Friday, April 10, 2009

Its All About Affordability

Good Afternoon Everyone!

I just wanted to discuss a couple of things today real quick. I found a great article in the USA Today around the housing crisis.

This article does a great job breaking down the housing bubble. Basically 1 in 9 homes in the USA are now sitting vacant.

Here is the money quote from the piece:

"Sales of existing homes rose 5.1% to 4.72 million from January to February — the largest sales jump since July 2003, the National Association of Realtors reports.

The surprising increase was driven by buyers taking advantage of big discounts on foreclosed homes. The median sale price was $165,400, down 15.5% from a year earlier and down 28% from their peak in July 2006."

My Take:

Its all about affordability folks. I have been preaching this for over a year now. The bounce in home sales that was seen in February was based on one simple formula: AFFORDABLE HOUSING. The median sales price was $165,000!

Homes priced at this level will find buyers because its well within the affordability of the average family when you look at the average household income in the US:




A good rule of thumb is that you should buy a house that's about 3 times what you earn. 3-1 debt to income on a house is the mean that we have seen in this country for decades until the housing insanity that hit earlier this decade.

As you can see above, the average household income is around 50k. So Americans in general should pay around $150k for a house. The median price for the home sales in February was 165k. HELLLOOO!!!!! Anyone see a trend here?

When Americans can find something within their affordability range they buy it. Just as importantly, the banks and their tighter lending standards will do loans at 3 times income because they are confident they will actually be paid back.

This is not rocket science people! This is why I get so infuriated when I watch Wall St. and Washington continue to try and prop up home prices by doing more bad loans at unsustainable artificially low lending rates.

America sent a message in February: Give us affordable housing and we will buy it!!!!

The problem we have here is most of the McMansions in America in the hot markets are priced at 400-500k. Most of these houses are not going to move until they are sliced in half or more depending on the market. Look at the math above folks. It says it all. There is plenty of demand for housing homes are priced at proper debt to income ratio's.

Home prices only got this expensive with exotic lending products that no longer exist. These prices must be adjusted because housing is never coming back to where it was! The banks keep praying that it does but its not gonna happen folks.

This means trillions in losses for our financial system(Ooops! I mean the American taxpayer) as millions continue to get foreclosed on and sold huge losses, and new home sales are forced to be given away at a 50% haircut.

March Tax Receipts Plummet 28%

I'll end with this little tidbit. Take a look at the Treasury tax data for March. Revenues are down 28% as a result of this economic collapse.
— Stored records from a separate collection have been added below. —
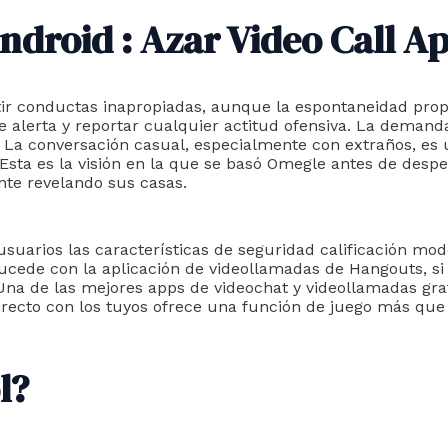
ndroid : Azar Video Call A
 conductas inapropiadas, aunque la espontaneidad propia 
lerta y reportar cualquier actitud ofensiva. La demanda 
. La conversación casual, especialmente con extraños, e
 Esta es la visión en la que se basó Omegle antes de desp
nte revelando sus casas.
uarios las características de seguridad calificación mod
ucede con la aplicación de videollamadas de Hangouts, si t
Una de las mejores apps de videochat y videollamadas grat
recto con los tuyos ofrece una función de juego más que
l?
Anyone care to explain to me how we can afford to spend $11 trillion in bailouts at a time when are our tax receipts are off by about a third? Can you say nightmare?

Keep spending Washington DC. Bankruptcy is right around the corner.


2 comments:

opportunistic said...

Transparency? Not yet.

http://www.bloomberg.com/apps/news?pid=20601087&sid=aEX9sBcofMYY&refer=home

Jeff said...

Oppor

Yup

They still continue to keep us in the dark because they know the stress tests area joke.

I can't wait until the banks earnings conference calls start and these analysts start punding away at the bank CEO's wanting to know about how they did on the stress test.

It may be time to short the known weak players that have really moved higher in the last few weeks.

You know that the top firms are going to leak stuff out if they are in decent shape. The weaker players that can't say the same things could get pounded.